### WORK TASK
Make an exact copy of the entries, and keep any pictures out of it.
(STORED DATA begins)
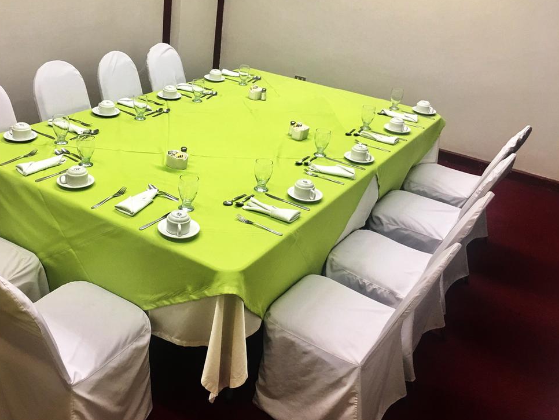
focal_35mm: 35
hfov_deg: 52.3
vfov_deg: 40.6
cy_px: 172
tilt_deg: -23.6
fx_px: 565
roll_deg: -5.1
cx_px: 227
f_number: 2.2
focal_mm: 4.15
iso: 40
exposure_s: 1/15
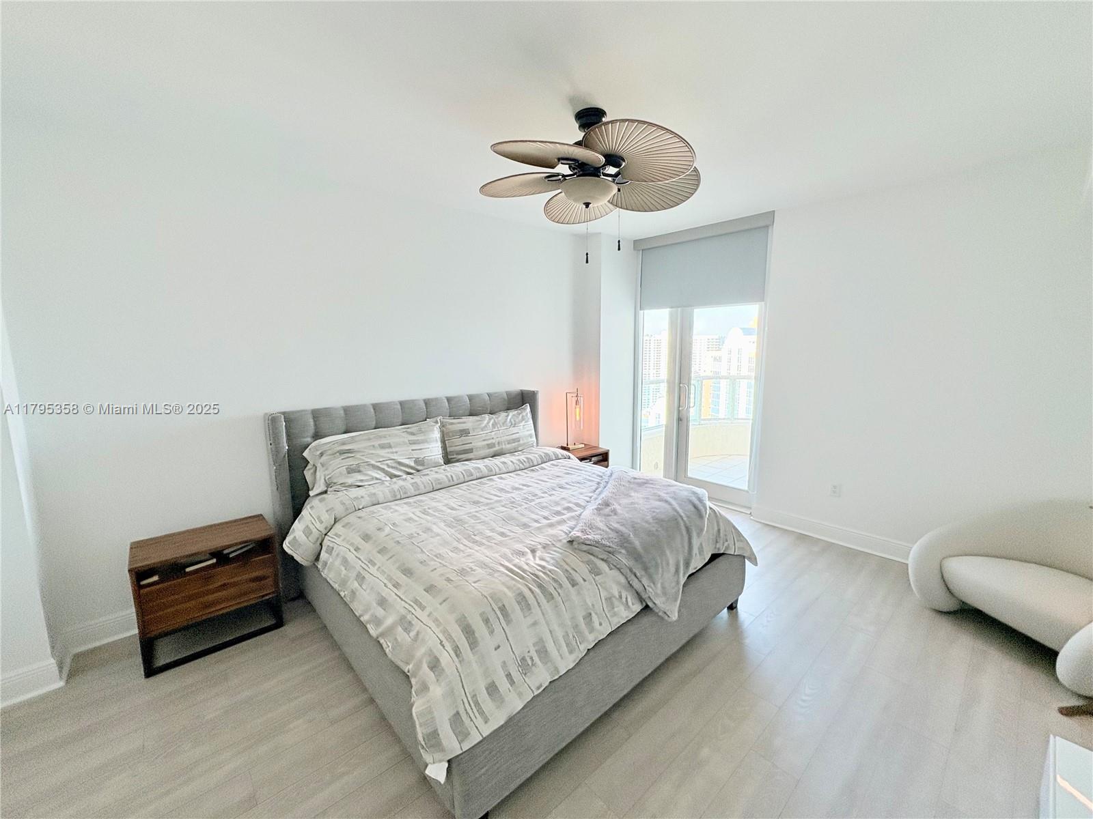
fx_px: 442
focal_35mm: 14
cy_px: 410
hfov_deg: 102.1
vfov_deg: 85.7
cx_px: 546
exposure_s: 1/120
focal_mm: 2.22
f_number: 2.2
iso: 125
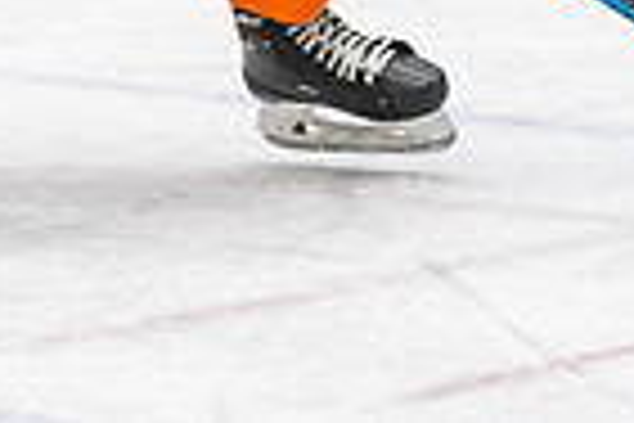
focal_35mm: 621
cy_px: -493
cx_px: -31
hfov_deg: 3.3
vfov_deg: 2.2
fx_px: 10936
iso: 1400
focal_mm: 98
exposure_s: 1/640
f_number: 2.8
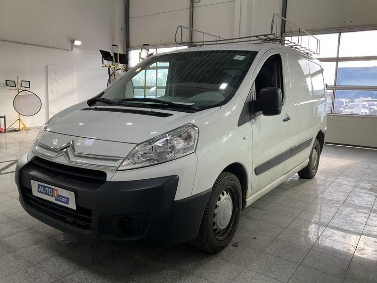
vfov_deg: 48.2
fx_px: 316
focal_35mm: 29
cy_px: 142
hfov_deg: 61.7
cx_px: 188
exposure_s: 1/100
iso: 32
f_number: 1.8
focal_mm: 3
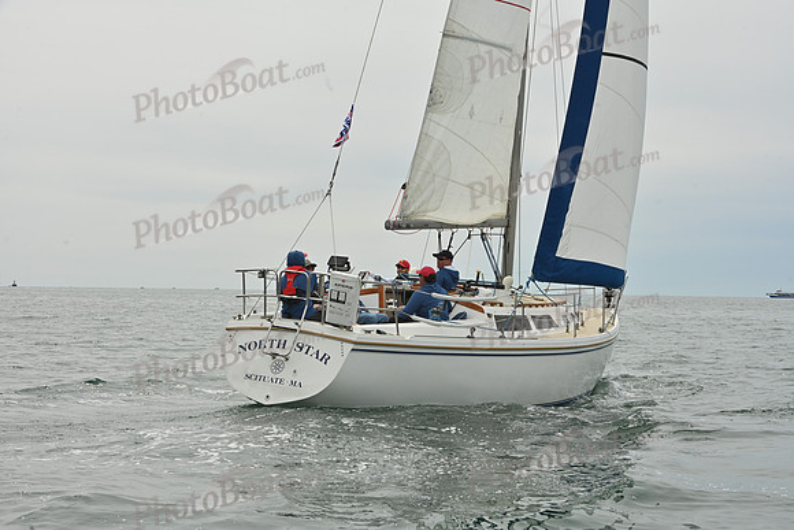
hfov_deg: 28.8
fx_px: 1544
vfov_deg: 19.5
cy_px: 265
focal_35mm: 70
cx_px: 397
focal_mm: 70
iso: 320
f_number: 14
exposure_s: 1/800
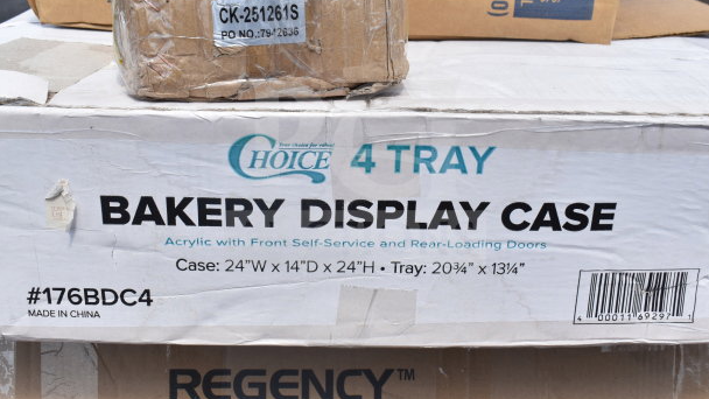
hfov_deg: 49.4
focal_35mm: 41
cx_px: 354
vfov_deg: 29.0
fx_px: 771
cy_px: 173
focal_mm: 26
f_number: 8
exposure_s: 1/250
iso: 200
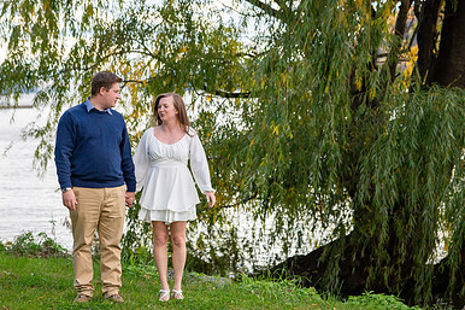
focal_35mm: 137
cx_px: 163
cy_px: 106
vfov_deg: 10.0
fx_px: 1769
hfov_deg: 15.0
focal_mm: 90
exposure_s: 1/3200
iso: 1250
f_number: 4.5
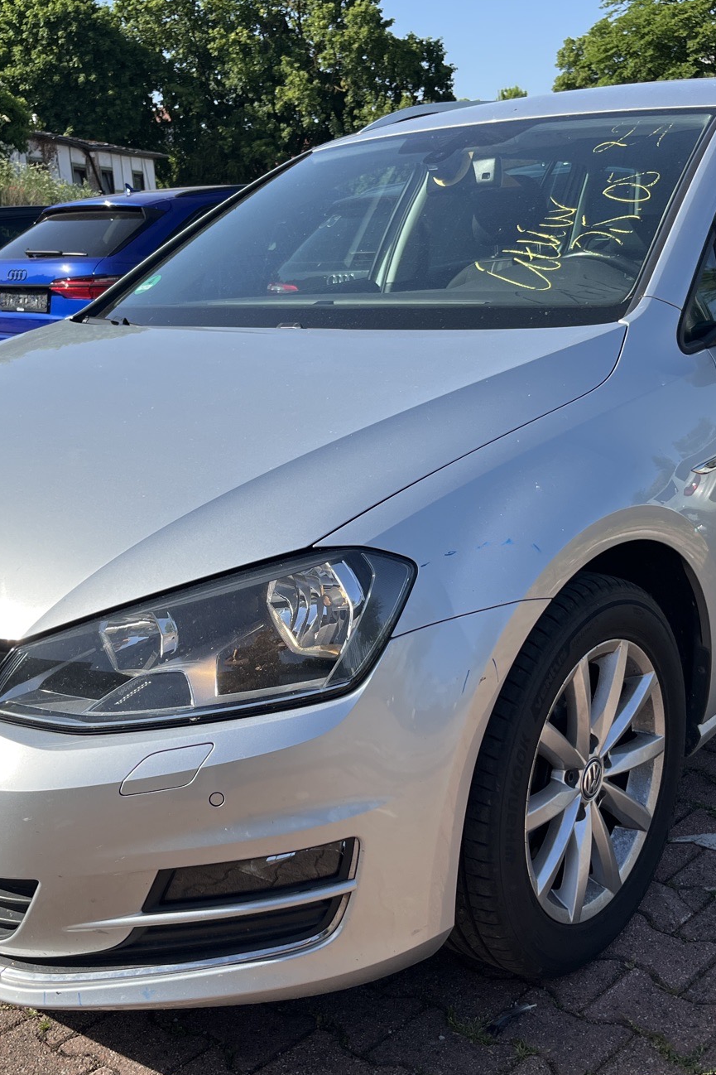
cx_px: 347
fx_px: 1194
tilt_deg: -15.7
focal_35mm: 40
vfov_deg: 48.4
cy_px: 579
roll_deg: +3.8
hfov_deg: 33.4
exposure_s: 1/2463
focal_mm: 5.1
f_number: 1.6
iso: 50
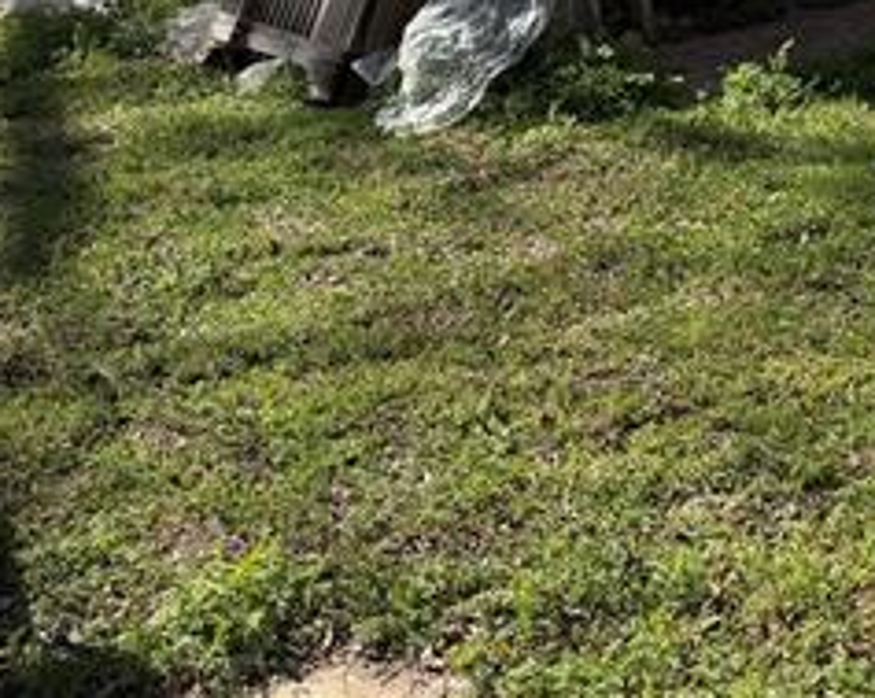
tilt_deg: -8.5
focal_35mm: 76
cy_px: -126
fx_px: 1966
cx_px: 982
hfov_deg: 23.4
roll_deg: +0.9
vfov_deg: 19.1
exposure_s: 1/3425
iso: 80
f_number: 1.78
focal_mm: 6.76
(STORED DATA ends)
### WRITTEN REPLY
focal_35mm: 35
hfov_deg: 52.3
vfov_deg: 40.6
cy_px: 172
tilt_deg: -23.6
fx_px: 565
roll_deg: -5.1
cx_px: 227
f_number: 2.2
focal_mm: 4.15
iso: 40
exposure_s: 1/15
fx_px: 442
focal_35mm: 14
cy_px: 410
hfov_deg: 102.1
vfov_deg: 85.7
cx_px: 546
exposure_s: 1/120
focal_mm: 2.22
f_number: 2.2
iso: 125
focal_35mm: 621
cy_px: -493
cx_px: -31
hfov_deg: 3.3
vfov_deg: 2.2
fx_px: 10936
iso: 1400
focal_mm: 98
exposure_s: 1/640
f_number: 2.8
vfov_deg: 48.2
fx_px: 316
focal_35mm: 29
cy_px: 142
hfov_deg: 61.7
cx_px: 188
exposure_s: 1/100
iso: 32
f_number: 1.8
focal_mm: 3
hfov_deg: 28.8
fx_px: 1544
vfov_deg: 19.5
cy_px: 265
focal_35mm: 70
cx_px: 397
focal_mm: 70
iso: 320
f_number: 14
exposure_s: 1/800
hfov_deg: 49.4
focal_35mm: 41
cx_px: 354
vfov_deg: 29.0
fx_px: 771
cy_px: 173
focal_mm: 26
f_number: 8
exposure_s: 1/250
iso: 200
focal_35mm: 137
cx_px: 163
cy_px: 106
vfov_deg: 10.0
fx_px: 1769
hfov_deg: 15.0
focal_mm: 90
exposure_s: 1/3200
iso: 1250
f_number: 4.5
cx_px: 347
fx_px: 1194
tilt_deg: -15.7
focal_35mm: 40
vfov_deg: 48.4
cy_px: 579
roll_deg: +3.8
hfov_deg: 33.4
exposure_s: 1/2463
focal_mm: 5.1
f_number: 1.6
iso: 50
tilt_deg: -8.5
focal_35mm: 76
cy_px: -126
fx_px: 1966
cx_px: 982
hfov_deg: 23.4
roll_deg: +0.9
vfov_deg: 19.1
exposure_s: 1/3425
iso: 80
f_number: 1.78
focal_mm: 6.76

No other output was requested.